Public, industry disagree on data breach disclosure
While most people want to hear about data breaches, industry would rather it be kept quiet, a set of surveys has revealed.
Two conflicting studies have today revealed a gaping difference of opinion over the need for security data breach notification laws between people and the organisations which hold their data.
The general public shouldn't be informed if a data breach occurs, according to an overwhelming majority (87 per cent) of UK IT managers polled in a global survey released today by content security vendor, Clearswift. Over half (61 per cent) didn't even think the police should be informed, despite growing industry debate over whether the European Union should implement breach notification laws.
Surprisingly, 60 per cent of the 398 IT decision-makers polled in the UK were unaware of the possible introduction of such legislation. But when informed, half (51 per cent) were in favour of such legislation being implemented.
Of those UK organisations polled, 15 per cent had suffered a data loss in the last 12-18 months and, of those, over half (58 per cent) had experienced more than one. And email was the most popular method of data transfer, despite almost a quarter (23 per cent) of organisations losing data in this way.

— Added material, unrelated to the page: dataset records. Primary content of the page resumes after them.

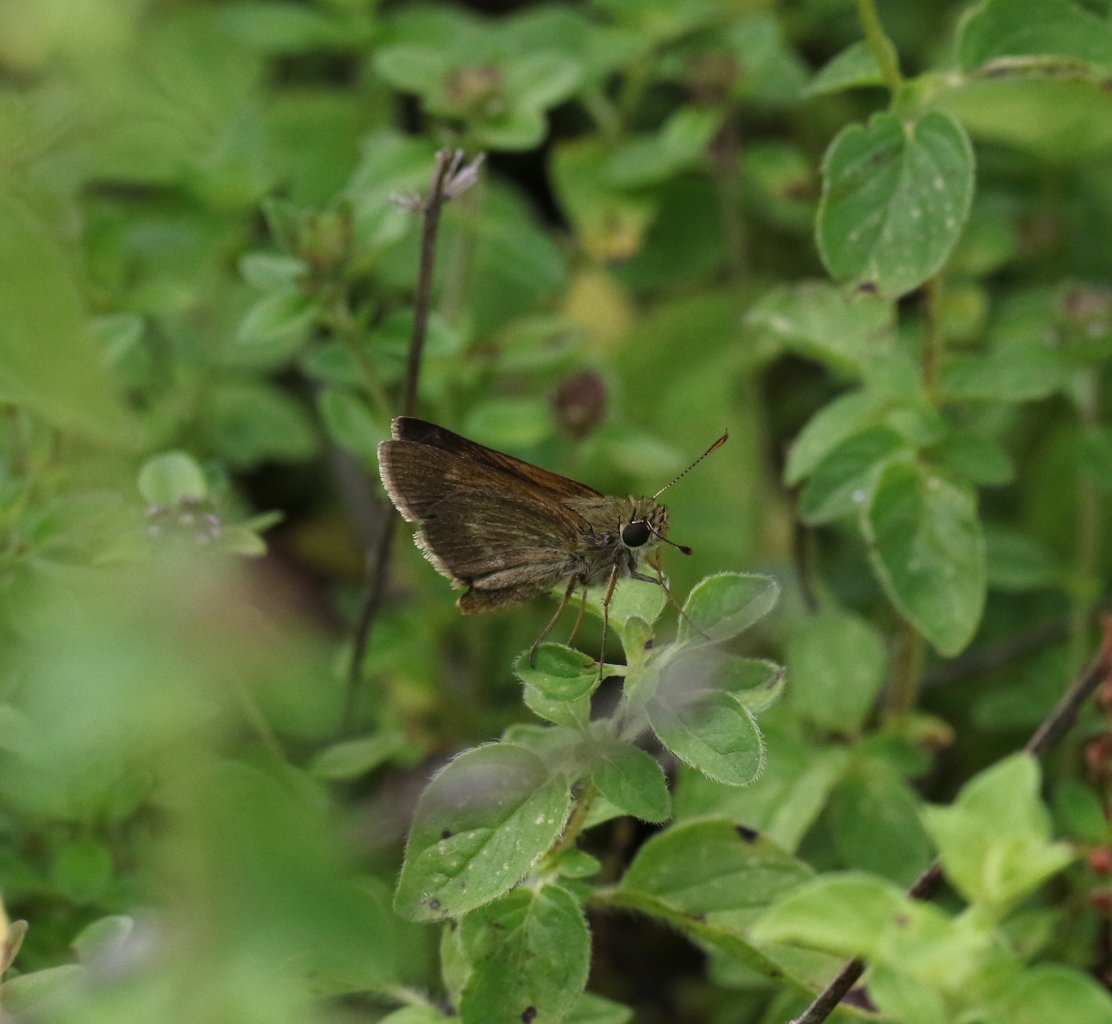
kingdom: Animalia
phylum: Arthropoda
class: Insecta
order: Lepidoptera
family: Hesperiidae
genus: Euphyes
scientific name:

By contrast Symantec, commissioned Ipsos MORI to ask consumers if they would want to be notified if a public or private sector organisation lost their personal details. The overwhelming majority of respondents (96 per cent) said they would.
Bank account details (85 per cent) were priority for notification if lost, followed by their passport number (52 per cent). The security vendor also cited its earlier research that found the value of information lost in the UK due to data breaches was 47 per record compromised.
But when asked about the possible impact of data breach notification legislation, almost half (49 per cent) of UK IT manager respondents to the Clearswift survey envisaged their total annual IT spend increasing by at least five per cent. Some 26 per cent of IT managers expect that increase to be at least ten per cent.
In comparison, one in five (20 per cent) of the US respondents who have to adhere to data breach notification legislation, said they had seen no change in their IT spend since its introduction.
Stephen Millard, Clearswift vice president of strategy, warned UK IT organisations to get their houses in order regardless of any possible legislative threat. "This Clearswift research shows that when faced with the prospect of having to air some dirty laundry in public, companies are not confident they will emerge in a positive light," he said.
"This demonstrates the necessity of having appropriate measures in place to protect and secure sensitive information and for the IT community to accept responsibility for the information they manage."